Les producteurs ont donc choisi de faire de la bande à Archie, un groupe de jeunes de 2017. On a changé le ton. On baigne beaucoup moins dans le candide et l'humour et on flirte davantage avec le mystérieux, le glauque, le sexy et le dramatique. La série débute avec un meurtre et après 7 épisodes, on travaille toujours sur la recherche du meurtrier. (au 8ème, Montréal s'invite!). On a aussi introduit quelque chose qui était largement absent dans les B.D. à deux exceptions près*, des parents. Qui prennent une place beaucoup trop large dans la série télé. Le plaisir de lire Archie résidait en partie dans l'affranchissement imparfait de jeunes de leurs parents. En tout cas pour mes yeux. Fallait voir Archie gérer sa vieille voiture, ça rappelait Gaston Lagaffe et son gaffophone.
Le niveau de surprise n'accote pas le niveau d'étonnement. On se s'étonne de voir un contexte sombre et extrêmement 2017, mais avec des vestiges des années 50 qui font assez peu de sens. Il semble n'y avoir qu'un seul resto à Riverdale et c'est Chez Pops (devenu noir lui aussi, et sans réplique aucune). On porte des manteaux sportifs comme on le faisait entre 1944 et 1988 et dans Happy Days, ce que l'on ne fait plus beaucoup de nos jours. On isole, cache et envoie en "réhabilitation" une jeune fille enceinte comme on l'aurai fait dans les années 50. Betty s'habille de manière si conservatrice qu'on la croirait membre du parti Conservateur. On a beaucoup de miroir des années 50, ce qui aurait pu être fameux avec un président des États-Unis et une équipe autour qui en incarne beaucoup les valeurs, mais le mot "étrange" revient plus souvent à l'esprit. Le malaise est persistant.
On a définitivement sexualisé la B.D.. La couronne de Jughead est devenue une tuque avec pointes de couronne, mais on semble avoir complètement éliminé l'idée qu'il mangeait tout le temps. L'humour, même si léger dans la B.D., est en souffrance dans la série. Brad Pitt mange dans toute ses scènes dans un des Ocean Eleven. Il était Jughead chez Soderbergh. Et comme Pitt n'a pas une once de graisse lui non plus, de le voir constamment avec un burger ou une cochonnerie en main était une belle idée. Simple et amusant.
Y a pas assez de simple et pas assez d'amusant dans la série de Roberto Aguirre-Sacasa.
On y voit beaucoup de décisions de productions alors qu'on aurait dû se concentrer sur les personnages.

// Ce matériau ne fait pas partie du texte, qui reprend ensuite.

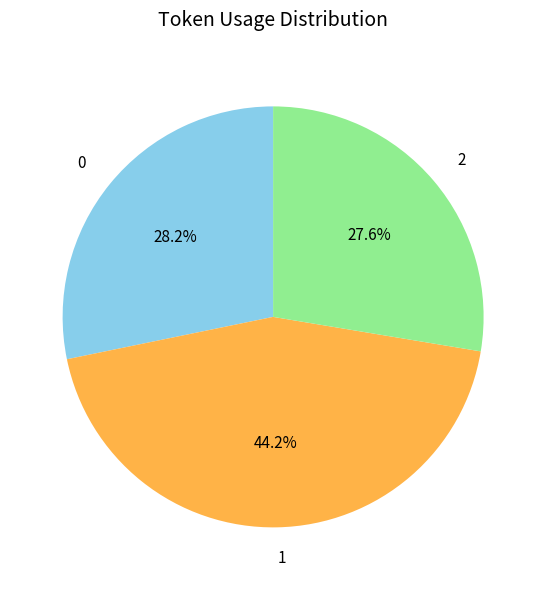

Rank the categories by value from lowest to highest.

2, 0, 1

Les clins d'oeil à la nostalgie sont nombreux, ne serais-ce que dans les titres des épisodes évoquant tous des films du passé, mais il y a une colère latente dans tous les personnages qui fait oublier le confort léger que nous offrait les B.D. Qui nous fait oublier le bain chaud. Comme si on avait démesurément électrifié quelque chose de très bien, acoustique.
Tandis que cette version risque d'être plutôt aimée. Des Y et des Milléniaux. N'ayant rien à foutre de l'original.

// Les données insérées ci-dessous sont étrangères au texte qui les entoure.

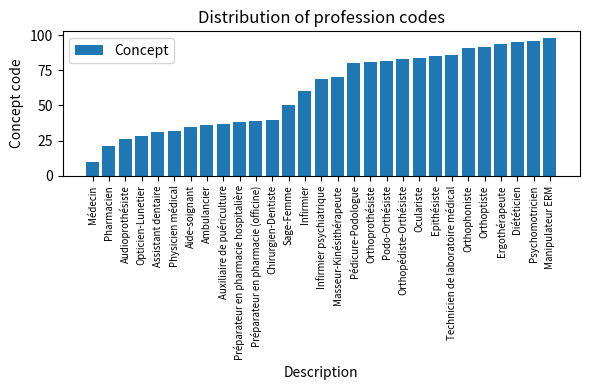

Count the number of data series in this chart.

1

Comme ils se foutent de Rockwell.
Comme on se foutait de Barbara.
Il faut aussi savoir que dans les dernières versions B.D. (animées?) d'Archie, que nous ne fréquentions plus, celui-ci meurt assassiné. Voulant protéger son ami gay, Kevin, personnage tardif de leur univers et aussi présent dans la série. Le côté sombre était donc déjà existant, mais méconnu de nos générations.
On continue de l'écouter chaque semaine. Par curiosité.

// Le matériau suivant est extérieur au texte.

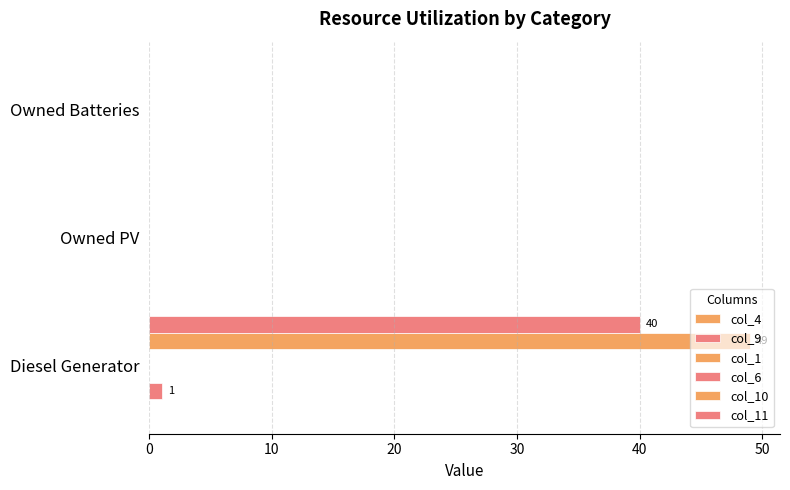

What are all the series names shown in the legend?

col_4, col_9, col_1, col_6, col_10, col_11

Mais ce n'est pas notre Riverdale.
C'est autre chose.
Un remix.
Jamais aimé les remix.
Disponible sur Netflix.
*Fred Andrews père d'Archie, ne ressemblant aucunement à l'incarnation de Luke Perry, mais le personnage B.D. ne ressemblait pas du tout à Archie de toute manière, et Mr Lodge, riche père de Véronica, en prison pour fraude dans la série télé, qu'on a pas vu encore.